Question 40: A 34-year-old man presents to his dermatologist with white scaly papules and plaques on his extensor arms, elbows, knees, and shins. Scaly and flaky eruptions are also present on his ears, eyebrows, and scalp. He describes the lesions as being itchy and irritating. When the scales are scraped away, pinpoint bleeding is noted. His vital signs are unremarkable, and physical examination is otherwise within normal limits. Which of the following is the best initial test for this patient’s condition?

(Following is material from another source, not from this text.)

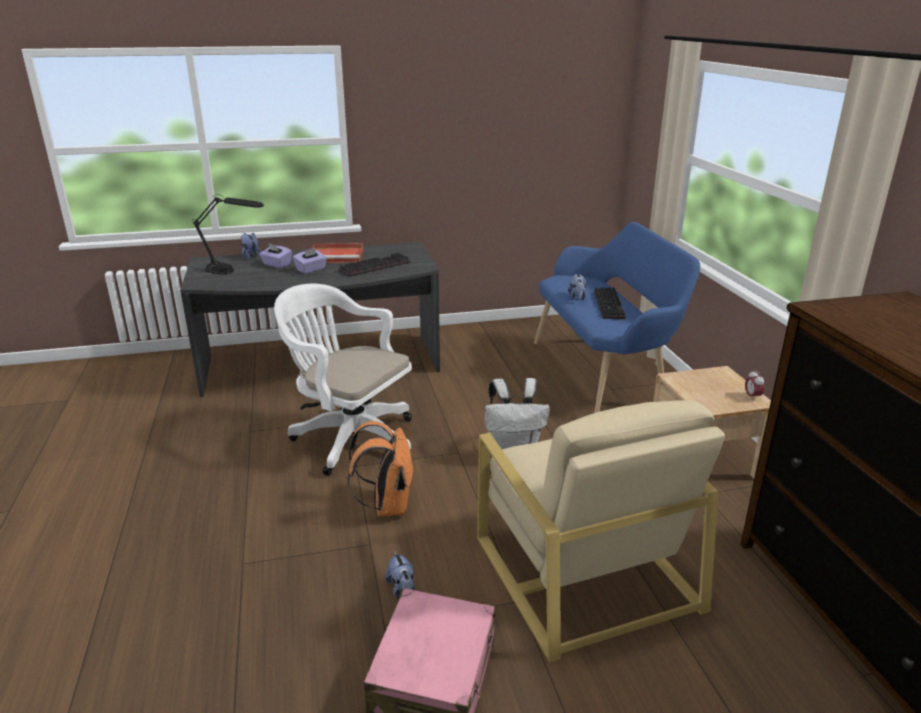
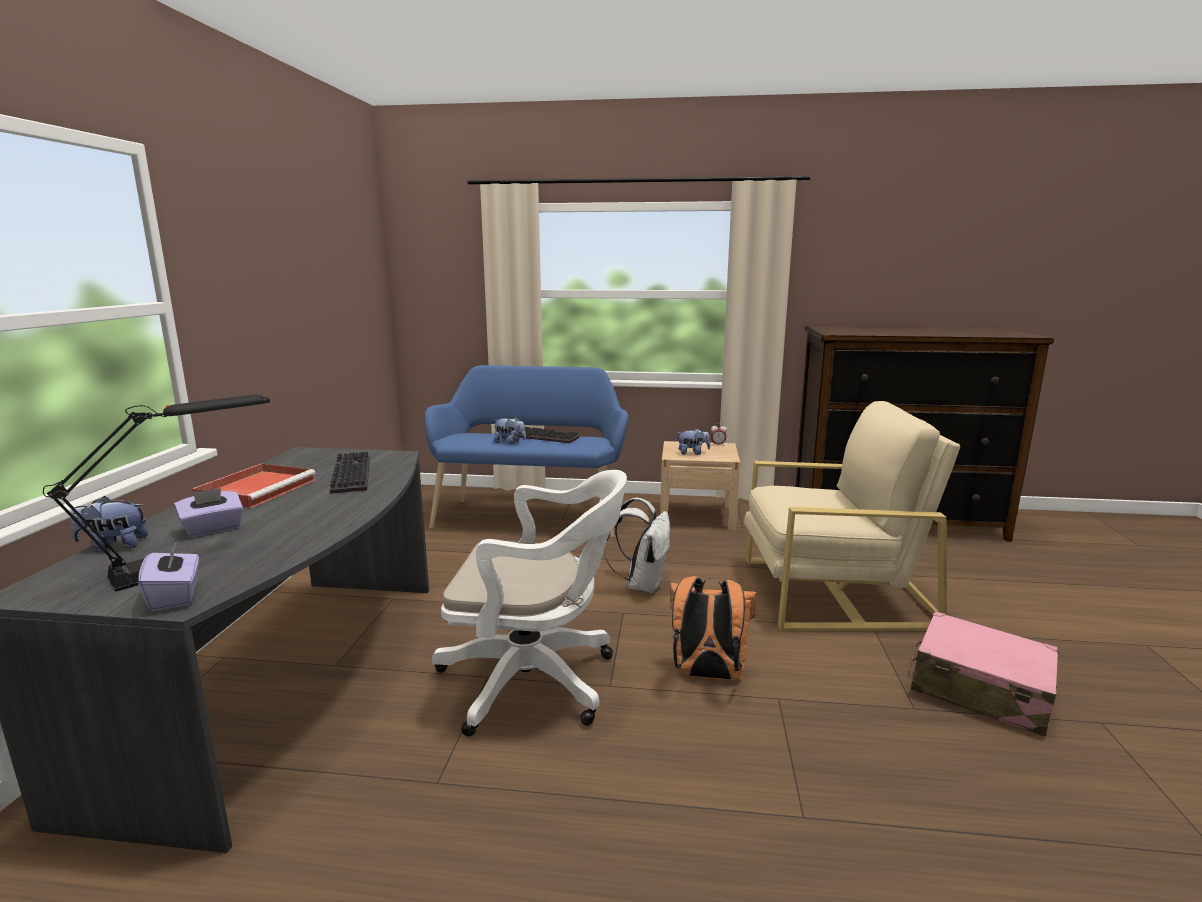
camera: 70 degrees left, 10 degrees down
(311, 270) = (290, 508): purple tissue box -> purple tissue box (175, 596)
(350, 438) = (537, 681): white office chair -> white office chair turned 135 degrees counterclockwise
(402, 590) = (860, 688): plush toy -> plush toy (692, 453)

A. No tests are necessary (Correct Answer)
B. Serum autoantibodies
C. Plain film X-rays of the hands and feet
D. Skin biopsy
E. Wood’s lamp
Explanation: **No tests are necessary**
- The patient's presentation with **white scaly papules and plaques** on extensor surfaces (elbows, knees, shins), along with involvement of the ears, eyebrows, and scalp, are classic signs of **psoriasis**.
- The phenomenon of **pinpoint bleeding** upon scraping the scales (Auspitz sign) is highly distinctive for psoriasis, making additional diagnostic tests initially unnecessary.
*Serum autoantibodies*
- This test is typically used to diagnose **autoimmune connective tissue diseases** like lupus or rheumatoid arthritis, which have different clinical presentations.
- Psoriasis is a T-cell mediated autoimmune disease, but specific serum autoantibodies are not used for its primary diagnosis.
*Plain film X-rays of the hands and feet*
- X-rays are used to assess **joint damage** in conditions like psoriatic arthritis, which is a complication of psoriasis.
- However, the patient's current presentation describes only skin lesions, so joint imaging is not the best initial diagnostic step.
*Skin biopsy*
- While a **skin biopsy** can confirm psoriasis, the clinical picture here is so characteristic that a biopsy is generally reserved for **atypical presentations** or when the diagnosis is uncertain.
- It is not the *best initial test* when the diagnosis is clear clinically.
*Wood’s lamp*
- A **Wood's lamp** (UV light) is primarily used to detect **fungal infections** (e.g., tinea) or pigmentation disorders.
- It does not aid in the diagnosis of psoriasis, which has a distinct morphology visible to the naked eye.